Excerpted data:
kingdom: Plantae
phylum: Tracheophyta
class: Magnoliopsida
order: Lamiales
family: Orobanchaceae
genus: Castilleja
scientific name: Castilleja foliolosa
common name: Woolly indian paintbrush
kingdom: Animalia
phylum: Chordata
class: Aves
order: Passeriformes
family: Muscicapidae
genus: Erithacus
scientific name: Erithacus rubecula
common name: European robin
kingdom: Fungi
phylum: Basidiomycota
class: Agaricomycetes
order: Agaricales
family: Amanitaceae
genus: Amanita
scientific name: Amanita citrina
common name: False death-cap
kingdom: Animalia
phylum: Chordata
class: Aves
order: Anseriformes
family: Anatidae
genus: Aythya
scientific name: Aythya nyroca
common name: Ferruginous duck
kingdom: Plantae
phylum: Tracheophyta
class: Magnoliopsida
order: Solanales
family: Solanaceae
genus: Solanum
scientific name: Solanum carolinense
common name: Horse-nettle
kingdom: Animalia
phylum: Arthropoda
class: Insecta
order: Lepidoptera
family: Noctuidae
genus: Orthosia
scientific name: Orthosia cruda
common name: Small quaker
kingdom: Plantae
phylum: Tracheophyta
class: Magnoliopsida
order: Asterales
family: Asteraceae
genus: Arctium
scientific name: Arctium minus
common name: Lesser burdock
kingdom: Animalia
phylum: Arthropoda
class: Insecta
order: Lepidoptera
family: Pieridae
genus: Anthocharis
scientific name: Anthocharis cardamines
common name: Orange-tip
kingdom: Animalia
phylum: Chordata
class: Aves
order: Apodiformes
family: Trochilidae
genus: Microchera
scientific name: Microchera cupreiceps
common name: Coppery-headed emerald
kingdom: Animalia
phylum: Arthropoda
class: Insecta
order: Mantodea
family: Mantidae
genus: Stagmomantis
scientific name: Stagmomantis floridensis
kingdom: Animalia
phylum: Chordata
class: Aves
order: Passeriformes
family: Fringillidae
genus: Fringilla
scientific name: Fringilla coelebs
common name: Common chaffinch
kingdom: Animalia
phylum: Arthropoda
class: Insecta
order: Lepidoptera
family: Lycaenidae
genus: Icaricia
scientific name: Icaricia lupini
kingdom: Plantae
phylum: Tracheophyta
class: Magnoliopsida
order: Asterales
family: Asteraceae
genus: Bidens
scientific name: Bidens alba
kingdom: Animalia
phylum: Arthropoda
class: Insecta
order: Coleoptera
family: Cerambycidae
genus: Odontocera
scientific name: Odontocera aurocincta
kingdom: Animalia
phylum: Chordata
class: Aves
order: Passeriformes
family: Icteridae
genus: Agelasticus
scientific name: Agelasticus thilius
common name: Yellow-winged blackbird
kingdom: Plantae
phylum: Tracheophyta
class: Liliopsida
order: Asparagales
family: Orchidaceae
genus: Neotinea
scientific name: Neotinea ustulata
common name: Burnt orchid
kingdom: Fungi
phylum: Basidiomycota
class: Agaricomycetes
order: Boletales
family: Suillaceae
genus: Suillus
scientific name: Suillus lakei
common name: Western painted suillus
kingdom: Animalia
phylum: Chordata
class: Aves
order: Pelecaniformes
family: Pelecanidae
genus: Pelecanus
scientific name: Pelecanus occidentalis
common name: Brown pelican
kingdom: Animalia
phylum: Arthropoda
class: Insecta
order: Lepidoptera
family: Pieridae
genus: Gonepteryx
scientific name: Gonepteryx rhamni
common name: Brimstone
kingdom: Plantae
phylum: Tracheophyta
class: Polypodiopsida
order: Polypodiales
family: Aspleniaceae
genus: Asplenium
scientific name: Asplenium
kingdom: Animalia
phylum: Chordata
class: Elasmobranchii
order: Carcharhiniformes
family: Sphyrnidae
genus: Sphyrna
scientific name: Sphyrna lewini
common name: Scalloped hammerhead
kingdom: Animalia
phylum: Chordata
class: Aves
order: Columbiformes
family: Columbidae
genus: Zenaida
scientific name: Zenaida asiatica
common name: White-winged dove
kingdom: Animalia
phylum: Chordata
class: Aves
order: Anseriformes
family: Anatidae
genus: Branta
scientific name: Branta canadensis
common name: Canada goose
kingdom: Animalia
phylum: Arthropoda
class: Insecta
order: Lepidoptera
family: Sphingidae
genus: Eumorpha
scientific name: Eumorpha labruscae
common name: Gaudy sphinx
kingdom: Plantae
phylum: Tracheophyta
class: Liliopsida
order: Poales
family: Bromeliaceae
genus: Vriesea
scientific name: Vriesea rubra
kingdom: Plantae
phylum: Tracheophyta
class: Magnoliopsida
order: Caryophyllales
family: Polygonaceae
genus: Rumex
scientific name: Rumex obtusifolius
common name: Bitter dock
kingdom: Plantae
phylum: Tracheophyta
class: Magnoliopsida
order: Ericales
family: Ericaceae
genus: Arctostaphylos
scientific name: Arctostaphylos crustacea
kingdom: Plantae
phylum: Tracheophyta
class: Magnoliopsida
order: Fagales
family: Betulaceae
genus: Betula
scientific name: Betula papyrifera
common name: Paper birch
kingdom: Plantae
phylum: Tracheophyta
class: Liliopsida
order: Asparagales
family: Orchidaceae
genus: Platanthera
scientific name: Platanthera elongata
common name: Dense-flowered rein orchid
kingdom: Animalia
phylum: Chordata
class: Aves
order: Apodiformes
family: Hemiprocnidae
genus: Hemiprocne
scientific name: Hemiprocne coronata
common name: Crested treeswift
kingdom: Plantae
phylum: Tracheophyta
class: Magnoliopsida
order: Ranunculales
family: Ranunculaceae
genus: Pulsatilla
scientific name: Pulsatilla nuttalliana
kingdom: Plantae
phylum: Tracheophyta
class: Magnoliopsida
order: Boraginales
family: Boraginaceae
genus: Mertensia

Instructions to follow: Retype every line of the data above, character for character and in the same order.

Task result:
kingdom: Plantae
phylum: Tracheophyta
class: Magnoliopsida
order: Lamiales
family: Orobanchaceae
genus: Castilleja
scientific name: Castilleja foliolosa
common name: Woolly indian paintbrush
kingdom: Animalia
phylum: Chordata
class: Aves
order: Passeriformes
family: Muscicapidae
genus: Erithacus
scientific name: Erithacus rubecula
common name: European robin
kingdom: Fungi
phylum: Basidiomycota
class: Agaricomycetes
order: Agaricales
family: Amanitaceae
genus: Amanita
scientific name: Amanita citrina
common name: False death-cap
kingdom: Animalia
phylum: Chordata
class: Aves
order: Anseriformes
family: Anatidae
genus: Aythya
scientific name: Aythya nyroca
common name: Ferruginous duck
kingdom: Plantae
phylum: Tracheophyta
class: Magnoliopsida
order: Solanales
family: Solanaceae
genus: Solanum
scientific name: Solanum carolinense
common name: Horse-nettle
kingdom: Animalia
phylum: Arthropoda
class: Insecta
order: Lepidoptera
family: Noctuidae
genus: Orthosia
scientific name: Orthosia cruda
common name: Small quaker
kingdom: Plantae
phylum: Tracheophyta
class: Magnoliopsida
order: Asterales
family: Asteraceae
genus: Arctium
scientific name: Arctium minus
common name: Lesser burdock
kingdom: Animalia
phylum: Arthropoda
class: Insecta
order: Lepidoptera
family: Pieridae
genus: Anthocharis
scientific name: Anthocharis cardamines
common name: Orange-tip
kingdom: Animalia
phylum: Chordata
class: Aves
order: Apodiformes
family: Trochilidae
genus: Microchera
scientific name: Microchera cupreiceps
common name: Coppery-headed emerald
kingdom: Animalia
phylum: Arthropoda
class: Insecta
order: Mantodea
family: Mantidae
genus: Stagmomantis
scientific name: Stagmomantis floridensis
kingdom: Animalia
phylum: Chordata
class: Aves
order: Passeriformes
family: Fringillidae
genus: Fringilla
scientific name: Fringilla coelebs
common name: Common chaffinch
kingdom: Animalia
phylum: Arthropoda
class: Insecta
order: Lepidoptera
family: Lycaenidae
genus: Icaricia
scientific name: Icaricia lupini
kingdom: Plantae
phylum: Tracheophyta
class: Magnoliopsida
order: Asterales
family: Asteraceae
genus: Bidens
scientific name: Bidens alba
kingdom: Animalia
phylum: Arthropoda
class: Insecta
order: Coleoptera
family: Cerambycidae
genus: Odontocera
scientific name: Odontocera aurocincta
kingdom: Animalia
phylum: Chordata
class: Aves
order: Passeriformes
family: Icteridae
genus: Agelasticus
scientific name: Agelasticus thilius
common name: Yellow-winged blackbird
kingdom: Plantae
phylum: Tracheophyta
class: Liliopsida
order: Asparagales
family: Orchidaceae
genus: Neotinea
scientific name: Neotinea ustulata
common name: Burnt orchid
kingdom: Fungi
phylum: Basidiomycota
class: Agaricomycetes
order: Boletales
family: Suillaceae
genus: Suillus
scientific name: Suillus lakei
common name: Western painted suillus
kingdom: Animalia
phylum: Chordata
class: Aves
order: Pelecaniformes
family: Pelecanidae
genus: Pelecanus
scientific name: Pelecanus occidentalis
common name: Brown pelican
kingdom: Animalia
phylum: Arthropoda
class: Insecta
order: Lepidoptera
family: Pieridae
genus: Gonepteryx
scientific name: Gonepteryx rhamni
common name: Brimstone
kingdom: Plantae
phylum: Tracheophyta
class: Polypodiopsida
order: Polypodiales
family: Aspleniaceae
genus: Asplenium
scientific name: Asplenium
kingdom: Animalia
phylum: Chordata
class: Elasmobranchii
order: Carcharhiniformes
family: Sphyrnidae
genus: Sphyrna
scientific name: Sphyrna lewini
common name: Scalloped hammerhead
kingdom: Animalia
phylum: Chordata
class: Aves
order: Columbiformes
family: Columbidae
genus: Zenaida
scientific name: Zenaida asiatica
common name: White-winged dove
kingdom: Animalia
phylum: Chordata
class: Aves
order: Anseriformes
family: Anatidae
genus: Branta
scientific name: Branta canadensis
common name: Canada goose
kingdom: Animalia
phylum: Arthropoda
class: Insecta
order: Lepidoptera
family: Sphingidae
genus: Eumorpha
scientific name: Eumorpha labruscae
common name: Gaudy sphinx
kingdom: Plantae
phylum: Tracheophyta
class: Liliopsida
order: Poales
family: Bromeliaceae
genus: Vriesea
scientific name: Vriesea rubra
kingdom: Plantae
phylum: Tracheophyta
class: Magnoliopsida
order: Caryophyllales
family: Polygonaceae
genus: Rumex
scientific name: Rumex obtusifolius
common name: Bitter dock
kingdom: Plantae
phylum: Tracheophyta
class: Magnoliopsida
order: Ericales
family: Ericaceae
genus: Arctostaphylos
scientific name: Arctostaphylos crustacea
kingdom: Plantae
phylum: Tracheophyta
class: Magnoliopsida
order: Fagales
family: Betulaceae
genus: Betula
scientific name: Betula papyrifera
common name: Paper birch
kingdom: Plantae
phylum: Tracheophyta
class: Liliopsida
order: Asparagales
family: Orchidaceae
genus: Platanthera
scientific name: Platanthera elongata
common name: Dense-flowered rein orchid
kingdom: Animalia
phylum: Chordata
class: Aves
order: Apodiformes
family: Hemiprocnidae
genus: Hemiprocne
scientific name: Hemiprocne coronata
common name: Crested treeswift
kingdom: Plantae
phylum: Tracheophyta
class: Magnoliopsida
order: Ranunculales
family: Ranunculaceae
genus: Pulsatilla
scientific name: Pulsatilla nuttalliana
kingdom: Plantae
phylum: Tracheophyta
class: Magnoliopsida
order: Boraginales
family: Boraginaceae
genus: Mertensia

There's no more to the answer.